Growing up is hard; especially when there is a stark difference between you and your peers. For me, it has always been my height. I became all too familiar with the centre of the back row in school pictures and was often praised for my presumed star basketball skills. Needless to say, I didn’t have any. Squat. Zip-o!
There’s nothing wrong with being tall. In fact, now I love it! But for some reason, I had created this idea that girls couldn’t be tall, especially not taller than boys. That would mean I’d be considered “big” or “large” or “fat” (which happened to be the worst thing at the time). Naturally, I went about every way to suppress my height; from casually squatting in pictures with friends to sporting nothing but flats or kitten heels at formal events. I may have once also lunged out of a dark, crowded bar while chatting up a dude, doing my best to mask our height gap (Did I mention he was about 5’4”? Picture it. I dare you).
It wasn’t until my Dad had met his 5’10” wife that I started to be more accepting of my height. He often raved about her elegance when she graciously walked into a room and encouraged me to do the same.

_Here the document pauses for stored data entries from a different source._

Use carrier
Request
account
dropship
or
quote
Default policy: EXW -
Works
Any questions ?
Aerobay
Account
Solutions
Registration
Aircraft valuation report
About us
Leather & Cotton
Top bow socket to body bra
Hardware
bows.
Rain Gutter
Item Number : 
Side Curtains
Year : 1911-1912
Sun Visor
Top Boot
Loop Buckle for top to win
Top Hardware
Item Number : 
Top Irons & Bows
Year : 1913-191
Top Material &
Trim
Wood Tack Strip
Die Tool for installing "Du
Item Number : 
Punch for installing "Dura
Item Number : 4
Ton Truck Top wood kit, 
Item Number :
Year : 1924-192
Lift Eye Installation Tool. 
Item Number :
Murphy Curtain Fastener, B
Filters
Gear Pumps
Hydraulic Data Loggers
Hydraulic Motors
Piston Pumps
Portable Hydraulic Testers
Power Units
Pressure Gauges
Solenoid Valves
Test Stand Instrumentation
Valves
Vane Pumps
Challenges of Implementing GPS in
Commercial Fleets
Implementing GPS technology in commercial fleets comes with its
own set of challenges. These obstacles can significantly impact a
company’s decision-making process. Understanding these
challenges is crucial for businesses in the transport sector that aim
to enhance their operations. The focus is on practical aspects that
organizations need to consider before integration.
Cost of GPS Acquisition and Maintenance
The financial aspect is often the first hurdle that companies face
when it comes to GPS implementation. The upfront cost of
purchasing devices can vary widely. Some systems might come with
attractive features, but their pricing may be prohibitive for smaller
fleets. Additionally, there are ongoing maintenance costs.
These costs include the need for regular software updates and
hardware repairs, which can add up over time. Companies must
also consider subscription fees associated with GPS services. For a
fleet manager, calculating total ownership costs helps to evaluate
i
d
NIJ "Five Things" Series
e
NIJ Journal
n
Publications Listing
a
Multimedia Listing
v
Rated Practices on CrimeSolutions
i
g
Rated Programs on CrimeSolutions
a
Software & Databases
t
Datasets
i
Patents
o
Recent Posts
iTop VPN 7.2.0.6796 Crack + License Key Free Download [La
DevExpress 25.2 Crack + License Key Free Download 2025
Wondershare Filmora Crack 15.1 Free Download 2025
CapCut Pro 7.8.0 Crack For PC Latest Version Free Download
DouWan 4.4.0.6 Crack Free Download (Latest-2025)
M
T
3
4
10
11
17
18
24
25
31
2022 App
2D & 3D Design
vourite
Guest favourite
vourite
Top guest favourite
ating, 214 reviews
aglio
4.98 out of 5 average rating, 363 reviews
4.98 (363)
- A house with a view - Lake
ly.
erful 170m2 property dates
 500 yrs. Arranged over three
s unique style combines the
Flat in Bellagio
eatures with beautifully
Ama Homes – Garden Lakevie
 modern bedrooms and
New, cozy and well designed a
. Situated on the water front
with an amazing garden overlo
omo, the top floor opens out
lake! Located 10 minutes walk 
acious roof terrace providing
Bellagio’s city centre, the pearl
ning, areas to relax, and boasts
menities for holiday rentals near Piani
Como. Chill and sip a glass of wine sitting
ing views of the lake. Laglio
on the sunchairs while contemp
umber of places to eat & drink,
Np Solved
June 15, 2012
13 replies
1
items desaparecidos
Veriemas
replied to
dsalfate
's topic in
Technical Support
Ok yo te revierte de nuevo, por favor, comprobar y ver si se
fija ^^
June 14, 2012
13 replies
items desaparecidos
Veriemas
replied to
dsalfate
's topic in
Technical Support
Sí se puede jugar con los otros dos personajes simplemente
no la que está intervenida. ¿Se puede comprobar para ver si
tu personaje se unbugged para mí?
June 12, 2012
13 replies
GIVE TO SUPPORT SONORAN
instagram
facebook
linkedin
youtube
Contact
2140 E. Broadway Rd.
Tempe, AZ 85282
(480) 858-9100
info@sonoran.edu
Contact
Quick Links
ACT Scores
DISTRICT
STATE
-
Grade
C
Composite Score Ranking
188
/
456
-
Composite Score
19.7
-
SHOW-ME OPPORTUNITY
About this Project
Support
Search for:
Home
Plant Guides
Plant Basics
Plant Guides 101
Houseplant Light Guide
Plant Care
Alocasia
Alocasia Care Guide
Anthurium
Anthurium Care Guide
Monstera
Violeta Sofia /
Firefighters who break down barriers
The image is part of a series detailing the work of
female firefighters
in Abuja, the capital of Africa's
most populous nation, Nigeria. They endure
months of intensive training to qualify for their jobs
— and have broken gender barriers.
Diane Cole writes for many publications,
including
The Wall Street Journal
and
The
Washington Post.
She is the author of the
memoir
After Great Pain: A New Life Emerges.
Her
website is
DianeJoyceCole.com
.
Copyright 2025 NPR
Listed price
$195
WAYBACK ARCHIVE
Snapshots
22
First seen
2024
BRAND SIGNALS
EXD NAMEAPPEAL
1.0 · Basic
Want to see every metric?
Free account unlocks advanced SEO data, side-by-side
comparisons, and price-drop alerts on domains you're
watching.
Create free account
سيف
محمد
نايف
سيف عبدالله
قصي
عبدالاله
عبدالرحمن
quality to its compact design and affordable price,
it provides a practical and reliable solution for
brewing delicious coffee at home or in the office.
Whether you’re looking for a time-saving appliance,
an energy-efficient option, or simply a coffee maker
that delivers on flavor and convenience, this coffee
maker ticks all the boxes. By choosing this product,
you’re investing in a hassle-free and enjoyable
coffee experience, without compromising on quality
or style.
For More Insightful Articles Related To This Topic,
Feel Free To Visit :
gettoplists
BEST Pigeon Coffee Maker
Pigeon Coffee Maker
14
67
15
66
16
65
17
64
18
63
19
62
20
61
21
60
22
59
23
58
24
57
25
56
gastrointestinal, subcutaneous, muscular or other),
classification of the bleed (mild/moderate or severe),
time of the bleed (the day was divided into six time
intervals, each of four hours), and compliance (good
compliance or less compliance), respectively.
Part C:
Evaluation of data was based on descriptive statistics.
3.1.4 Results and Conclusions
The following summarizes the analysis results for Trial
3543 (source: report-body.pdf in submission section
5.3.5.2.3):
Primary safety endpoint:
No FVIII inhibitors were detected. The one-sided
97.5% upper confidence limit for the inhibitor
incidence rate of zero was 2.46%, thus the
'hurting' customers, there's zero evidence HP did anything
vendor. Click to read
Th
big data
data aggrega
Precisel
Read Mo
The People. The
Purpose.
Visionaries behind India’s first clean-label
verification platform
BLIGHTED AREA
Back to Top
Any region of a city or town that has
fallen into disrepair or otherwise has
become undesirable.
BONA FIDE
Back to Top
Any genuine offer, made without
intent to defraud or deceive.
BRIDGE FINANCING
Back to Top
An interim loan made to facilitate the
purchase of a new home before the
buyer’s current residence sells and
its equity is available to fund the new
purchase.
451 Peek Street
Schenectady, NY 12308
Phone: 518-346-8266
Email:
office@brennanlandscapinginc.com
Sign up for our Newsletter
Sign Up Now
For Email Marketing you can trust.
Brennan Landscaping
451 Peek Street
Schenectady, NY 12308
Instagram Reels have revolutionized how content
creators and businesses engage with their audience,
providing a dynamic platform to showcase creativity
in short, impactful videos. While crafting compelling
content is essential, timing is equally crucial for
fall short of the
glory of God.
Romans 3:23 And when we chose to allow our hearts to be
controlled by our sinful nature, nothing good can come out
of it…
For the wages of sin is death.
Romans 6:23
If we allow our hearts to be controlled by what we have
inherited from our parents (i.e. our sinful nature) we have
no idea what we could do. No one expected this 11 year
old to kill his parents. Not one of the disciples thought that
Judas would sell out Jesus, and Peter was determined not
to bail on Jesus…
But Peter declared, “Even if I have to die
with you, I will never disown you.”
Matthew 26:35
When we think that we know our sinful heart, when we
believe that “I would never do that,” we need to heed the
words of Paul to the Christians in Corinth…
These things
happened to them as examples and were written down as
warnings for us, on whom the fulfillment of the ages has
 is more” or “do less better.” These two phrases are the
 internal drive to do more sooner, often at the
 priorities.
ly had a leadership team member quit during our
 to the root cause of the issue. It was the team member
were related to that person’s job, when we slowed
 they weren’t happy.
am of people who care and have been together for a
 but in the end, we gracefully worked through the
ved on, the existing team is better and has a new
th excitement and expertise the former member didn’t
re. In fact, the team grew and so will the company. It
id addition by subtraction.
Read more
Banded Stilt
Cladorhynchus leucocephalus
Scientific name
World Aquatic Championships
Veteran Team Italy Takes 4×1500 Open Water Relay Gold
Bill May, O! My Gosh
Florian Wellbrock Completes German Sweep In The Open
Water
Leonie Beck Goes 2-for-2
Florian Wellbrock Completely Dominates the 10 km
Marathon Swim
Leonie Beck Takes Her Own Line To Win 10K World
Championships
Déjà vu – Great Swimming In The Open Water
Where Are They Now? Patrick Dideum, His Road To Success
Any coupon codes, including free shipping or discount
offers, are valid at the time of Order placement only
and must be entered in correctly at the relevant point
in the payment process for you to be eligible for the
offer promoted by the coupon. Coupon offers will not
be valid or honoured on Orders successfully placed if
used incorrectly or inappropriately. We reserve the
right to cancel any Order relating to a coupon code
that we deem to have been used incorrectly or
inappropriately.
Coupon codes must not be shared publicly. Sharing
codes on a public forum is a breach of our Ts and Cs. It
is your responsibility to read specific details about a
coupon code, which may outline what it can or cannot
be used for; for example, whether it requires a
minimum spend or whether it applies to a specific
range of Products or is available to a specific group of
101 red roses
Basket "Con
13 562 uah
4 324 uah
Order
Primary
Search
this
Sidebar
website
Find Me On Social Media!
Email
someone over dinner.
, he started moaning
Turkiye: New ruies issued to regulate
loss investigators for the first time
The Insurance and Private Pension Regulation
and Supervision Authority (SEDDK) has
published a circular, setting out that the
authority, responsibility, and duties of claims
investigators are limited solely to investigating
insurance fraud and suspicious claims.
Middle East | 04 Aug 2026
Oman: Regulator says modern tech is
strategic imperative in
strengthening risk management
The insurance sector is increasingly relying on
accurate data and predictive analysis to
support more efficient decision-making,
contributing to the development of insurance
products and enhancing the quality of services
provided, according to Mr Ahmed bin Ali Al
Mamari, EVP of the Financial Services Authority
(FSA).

Once I realized that these long limbs weren’t going anywhere, I decided to take the plunge.
One night during my university days, I headed out to a bar in Old Montreal with a few girlfriends. Being fully aware of the not-so-long-legged-men in the Montreal scene, I strapped on my heels and strut my daddy long legs into the bar. Gazing around, only to find the tops of many male heads, I knew what I was in for. But what did I care? I was going to do my thang anyway!
Later in the night I found myself dancing [read: awkwardly leg-grinding/air-humping] with a fellow Frenchie. Over the loud trashy music, he screamed the inevitable words, “You’re so tall!” to which I replied, “I know – do you like it?”
His response? “NO, YOU’RE TOO TALL!”
I could’ve left this situation in a number of ways. I could’ve walked away, beating myself up once again, for not being the short, cute, petite girl that the typical guy would go after. Instead, I walked away feeling more empowered than ever. I wasn’t going to curve my spine and droop my shoulders over this one; slouching isn’t sexy, after all. ‘Cause let’s face it – when it comes to height (or lack of), there’s no changing it, so why not pull your shoulders back, stand tall and wear what you’ve been given with pride?
A little mantra that really resonated with me was from a former theatre teacher who told me, “When you walk into a room, WALK into a room.” From that point onwards, I wore my 5’11” and ¾ frame with pride and I encourage you to do the same. There is so much beauty in someone who exemplifies true confidence in everything they are – don’t go hiding any of it!
What’s something you’ve overcome that’s resulted in self-love?